The Medicare issue stems from the move in 1997 to adopt a "sustainable growth rate" for Medicare reimbursements to physicians. The notion was to save money -- or at least, to slow down the system's exploding costs -- by decreeing that total spending could not exceed specified amounts.

You can guess what happened next. When the cuts triggered by the sustainable growth rate turned out to be unsustainable, Congress responded by averting them. Lawmakers understand: There is no voter so furious as one whose Medicare, or her Medicare-accepting doctor, is about to be messed with.

Beginning in 2003, the "doc fix" became a ritual as predictable as the cherry blossoms. Indeed, with the underlying formula unchanged, the magnitude of threatened cuts has become larger, and more unimaginable (24 percent in 2014), with each passing year.

This year could have been different. Medicare costs have dramatically slowed, significantly reducing the price -- more important in Washington, the officially scored price -- of a permanent fix. The Congressional Budget Office estimated in February that the cost would be $115 billion over 10 years, nearly a third of the estimate just two years earlier.

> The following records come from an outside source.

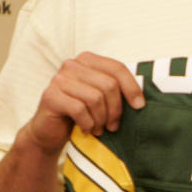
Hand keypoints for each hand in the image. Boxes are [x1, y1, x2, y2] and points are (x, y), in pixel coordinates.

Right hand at [25, 52, 144, 153]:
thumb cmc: (81, 113)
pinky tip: (87, 129)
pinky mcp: (50, 96)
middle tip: (113, 125)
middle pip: (109, 85)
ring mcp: (59, 79)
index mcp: (87, 60)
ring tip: (100, 128)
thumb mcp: (101, 97)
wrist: (50, 131)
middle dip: (116, 109)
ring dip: (101, 119)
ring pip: (95, 98)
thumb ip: (116, 89)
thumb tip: (142, 98)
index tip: (140, 106)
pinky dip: (88, 123)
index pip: (117, 68)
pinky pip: (79, 109)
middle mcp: (72, 65)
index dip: (132, 88)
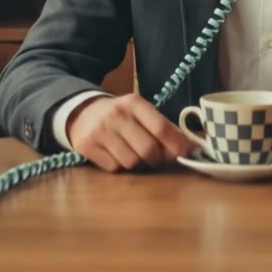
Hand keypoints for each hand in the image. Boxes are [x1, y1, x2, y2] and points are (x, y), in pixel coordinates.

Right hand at [66, 93, 192, 172]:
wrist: (82, 113)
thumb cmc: (121, 115)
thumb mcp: (140, 112)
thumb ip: (162, 127)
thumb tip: (189, 147)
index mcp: (134, 103)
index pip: (161, 127)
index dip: (177, 144)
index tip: (189, 153)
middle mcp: (117, 115)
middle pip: (148, 150)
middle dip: (157, 159)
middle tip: (156, 158)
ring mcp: (100, 131)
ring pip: (132, 162)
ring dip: (138, 164)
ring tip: (133, 153)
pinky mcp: (87, 146)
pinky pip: (114, 168)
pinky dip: (119, 166)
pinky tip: (115, 154)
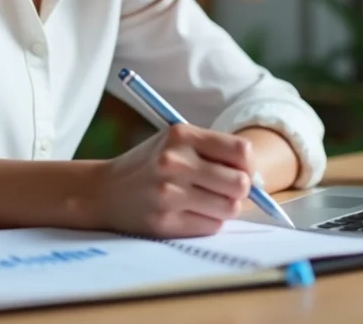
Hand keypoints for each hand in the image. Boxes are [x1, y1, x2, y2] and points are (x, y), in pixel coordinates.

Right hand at [90, 123, 253, 237]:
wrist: (104, 191)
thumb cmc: (150, 165)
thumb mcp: (175, 142)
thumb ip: (214, 152)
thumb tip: (258, 180)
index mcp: (181, 134)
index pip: (241, 151)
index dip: (249, 165)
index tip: (241, 171)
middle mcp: (175, 161)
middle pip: (240, 183)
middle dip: (239, 190)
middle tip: (225, 190)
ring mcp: (168, 193)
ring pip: (229, 208)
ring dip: (224, 208)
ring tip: (207, 201)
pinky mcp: (165, 222)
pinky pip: (211, 226)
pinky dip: (208, 222)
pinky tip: (190, 212)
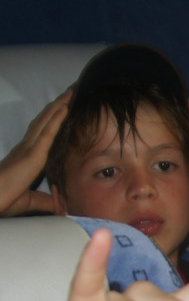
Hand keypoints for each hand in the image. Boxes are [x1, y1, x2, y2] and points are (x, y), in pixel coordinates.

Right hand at [0, 90, 67, 216]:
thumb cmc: (4, 199)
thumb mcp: (30, 200)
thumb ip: (46, 200)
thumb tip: (61, 207)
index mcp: (25, 156)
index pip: (42, 133)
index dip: (51, 120)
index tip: (62, 108)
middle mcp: (26, 148)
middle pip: (44, 122)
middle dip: (56, 107)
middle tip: (69, 93)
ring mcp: (29, 149)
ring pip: (46, 121)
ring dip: (58, 106)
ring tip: (70, 93)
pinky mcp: (32, 154)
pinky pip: (47, 132)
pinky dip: (56, 118)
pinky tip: (65, 108)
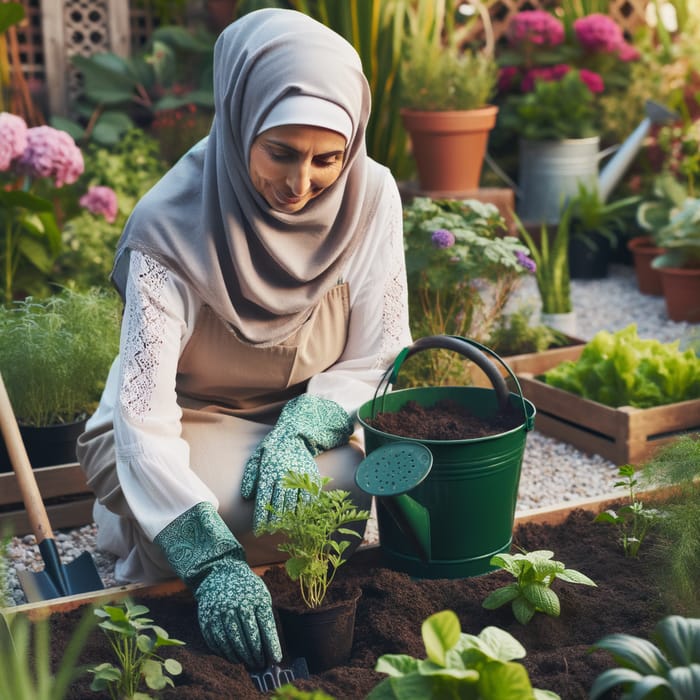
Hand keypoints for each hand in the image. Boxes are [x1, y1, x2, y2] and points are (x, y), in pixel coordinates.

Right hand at [195, 558, 280, 667]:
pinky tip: (233, 657)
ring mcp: (221, 612)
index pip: (266, 626)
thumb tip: (270, 646)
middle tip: (261, 664)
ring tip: (248, 662)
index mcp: (255, 599)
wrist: (219, 573)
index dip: (272, 645)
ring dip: (241, 656)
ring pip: (232, 642)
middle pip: (249, 637)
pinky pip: (217, 642)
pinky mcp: (207, 618)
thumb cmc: (246, 588)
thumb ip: (265, 617)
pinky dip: (226, 653)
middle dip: (256, 655)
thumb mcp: (260, 595)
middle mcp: (238, 605)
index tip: (276, 659)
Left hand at [241, 394, 352, 529]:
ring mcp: (298, 477)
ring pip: (294, 503)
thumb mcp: (257, 458)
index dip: (261, 518)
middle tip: (270, 532)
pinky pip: (308, 497)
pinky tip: (300, 516)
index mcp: (269, 473)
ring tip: (283, 528)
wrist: (295, 435)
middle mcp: (284, 476)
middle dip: (274, 522)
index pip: (264, 501)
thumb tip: (246, 496)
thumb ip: (250, 476)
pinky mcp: (310, 477)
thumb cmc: (273, 448)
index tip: (258, 530)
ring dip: (288, 518)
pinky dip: (304, 509)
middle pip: (279, 506)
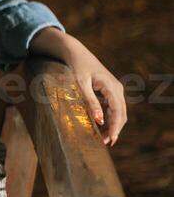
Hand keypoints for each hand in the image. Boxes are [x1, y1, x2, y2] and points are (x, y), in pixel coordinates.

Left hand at [30, 28, 126, 145]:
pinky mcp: (110, 91)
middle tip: (105, 143)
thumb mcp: (81, 84)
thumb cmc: (76, 67)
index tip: (111, 139)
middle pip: (121, 114)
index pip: (118, 112)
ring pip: (118, 112)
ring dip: (112, 125)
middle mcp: (117, 89)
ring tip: (103, 139)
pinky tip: (101, 127)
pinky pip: (113, 108)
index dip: (115, 127)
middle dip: (115, 129)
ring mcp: (115, 90)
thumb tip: (99, 120)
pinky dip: (109, 118)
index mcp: (112, 87)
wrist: (76, 53)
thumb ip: (90, 102)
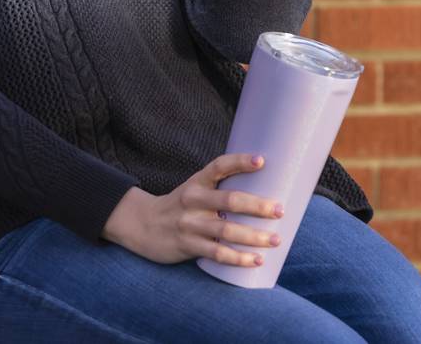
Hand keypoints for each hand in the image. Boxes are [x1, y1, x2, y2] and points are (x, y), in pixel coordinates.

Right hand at [101, 153, 284, 266]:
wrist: (141, 225)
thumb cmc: (180, 206)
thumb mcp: (194, 189)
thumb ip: (219, 189)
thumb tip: (262, 190)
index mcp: (197, 181)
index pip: (219, 166)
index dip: (240, 162)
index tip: (262, 161)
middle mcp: (193, 200)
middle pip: (230, 200)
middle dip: (257, 206)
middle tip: (279, 210)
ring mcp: (190, 224)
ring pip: (227, 230)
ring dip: (254, 237)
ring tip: (275, 240)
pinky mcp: (187, 245)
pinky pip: (217, 253)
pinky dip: (238, 258)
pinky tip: (255, 260)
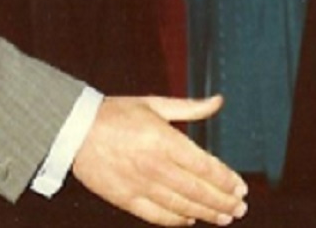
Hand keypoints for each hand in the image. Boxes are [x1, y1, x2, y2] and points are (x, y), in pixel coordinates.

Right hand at [73, 95, 248, 225]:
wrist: (74, 130)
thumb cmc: (117, 113)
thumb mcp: (155, 104)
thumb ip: (190, 108)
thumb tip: (219, 101)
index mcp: (164, 139)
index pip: (204, 166)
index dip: (225, 179)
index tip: (241, 187)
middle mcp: (155, 165)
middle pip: (197, 190)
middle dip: (223, 201)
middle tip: (239, 208)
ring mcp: (140, 185)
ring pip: (182, 206)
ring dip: (206, 213)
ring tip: (224, 217)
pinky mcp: (126, 199)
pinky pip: (158, 216)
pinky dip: (177, 220)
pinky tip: (190, 219)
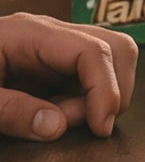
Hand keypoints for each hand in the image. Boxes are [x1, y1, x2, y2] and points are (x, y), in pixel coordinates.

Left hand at [0, 15, 136, 142]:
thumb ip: (10, 111)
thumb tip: (57, 127)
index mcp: (29, 33)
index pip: (93, 50)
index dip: (106, 90)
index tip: (99, 128)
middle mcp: (51, 34)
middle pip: (117, 48)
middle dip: (115, 91)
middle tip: (85, 124)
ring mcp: (57, 48)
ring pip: (113, 63)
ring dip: (103, 98)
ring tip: (63, 120)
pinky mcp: (56, 65)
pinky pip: (93, 79)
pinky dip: (90, 103)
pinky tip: (59, 115)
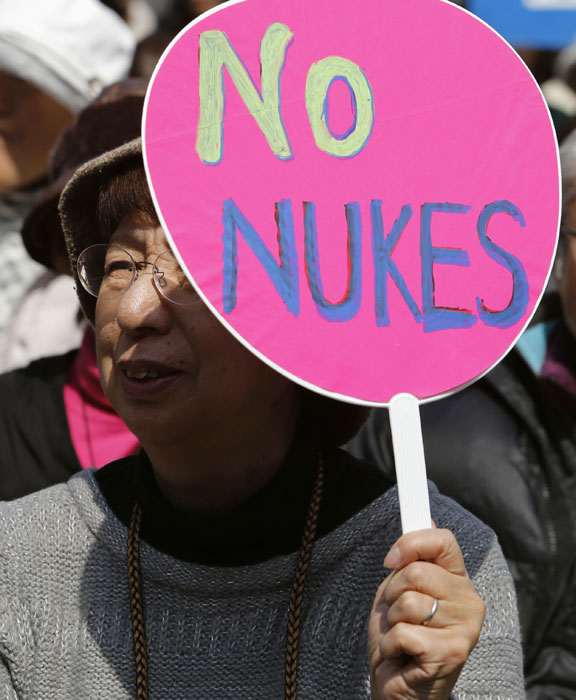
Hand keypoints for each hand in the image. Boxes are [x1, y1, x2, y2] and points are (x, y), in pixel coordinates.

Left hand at [367, 527, 484, 699]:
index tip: (391, 559)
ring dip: (391, 621)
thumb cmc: (399, 639)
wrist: (397, 689)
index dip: (411, 543)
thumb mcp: (400, 591)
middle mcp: (469, 602)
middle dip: (392, 593)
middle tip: (396, 614)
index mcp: (457, 581)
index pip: (443, 540)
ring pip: (408, 601)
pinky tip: (402, 655)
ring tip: (401, 635)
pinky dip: (391, 644)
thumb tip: (424, 516)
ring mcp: (465, 629)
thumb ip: (412, 559)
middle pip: (417, 572)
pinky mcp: (453, 653)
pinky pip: (405, 631)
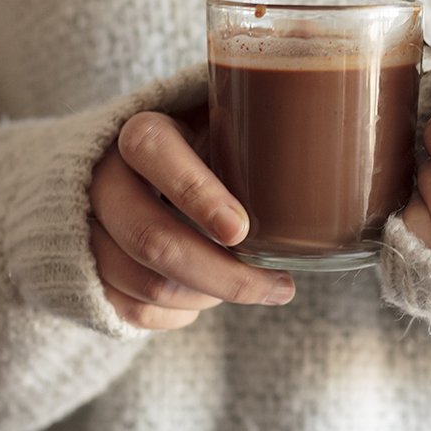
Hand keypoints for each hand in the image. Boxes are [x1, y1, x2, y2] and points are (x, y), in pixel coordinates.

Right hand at [88, 105, 295, 329]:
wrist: (113, 167)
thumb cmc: (195, 141)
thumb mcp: (220, 115)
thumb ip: (262, 116)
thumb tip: (345, 114)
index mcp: (139, 131)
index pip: (154, 153)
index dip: (195, 193)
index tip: (242, 229)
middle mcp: (101, 179)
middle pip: (152, 239)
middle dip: (224, 275)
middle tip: (280, 285)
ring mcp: (87, 229)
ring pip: (147, 285)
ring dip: (210, 297)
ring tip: (254, 287)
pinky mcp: (85, 273)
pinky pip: (133, 312)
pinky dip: (181, 315)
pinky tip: (209, 299)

So the responsible approach, instead of applying a 17th Band-Aid to a broken system, would have been to ditch the sustainable growth rate, replace it with something more realistic, and pay for the difference with smaller-scale tweaks.

Lawmakers flirted with such a long-term fix but doubled down on irresponsibility. They not only applied a one-year patch, they used budgetary prestidigitation to make some of the cost disappear, by crediting themselves now with savings a decade away. Money saved -- in theory -- more than 10 years down the road gets used to pay for real costs today. Voila! Problem solved.

Next up, tax extenders, the grab bag of corporate tax breaks too popular to repeal but too costly to build into the permanent cost of the tax code. This is spending by another name, and a lot of it: $47 billion for a one-year extension, according to the Joint Committee on Taxation, $693 billion for the entire decade.

 

Extenders are the perfect obscure corner for bipartisan consensus: so mind-numbing that no regular voter will take notice, so important that legions of lobbyists, and cascades of campaign checks, are deployed on behalf of the various provisions

The correct way to handle extenders is to decide which ones are worth keeping and make them permanent, which is what House Ways and Means Committee Chairman Dave Camp commendably did in his ignored-on-arrival tax reform plan.

But with tax reform shelved at least until after the election -- and isn't there always one around the corner? -- the imperative arises to deal with the expiring tax provisions on their own. And with it, the twin temptations now facing Camp and his new Senate Finance Committee counterpart Ron Wyden of Oregon: Option one, extend, but just tack the cost onto the deficit tab. Option two, same, but make the extension permanent.

The second approach is expensive but appealing, because it would make it easier for lawmakers to achieve the elusive nirvana of revenue-neutral tax reform. If extenders are built into the baseline -- that is, you start by assuming tax revenue will be that much less -- it's easier to figure out how to make rates lower and still bring in enough money not to add to the deficit.

Think about it like starting a diet by setting the scale to read 10 pounds lighter. It's a lot easier, but you still end up 10 pounds too fat -- or in this case, hundreds of billions more in debt.

They say the scale doesn't lie. Washington budgets do.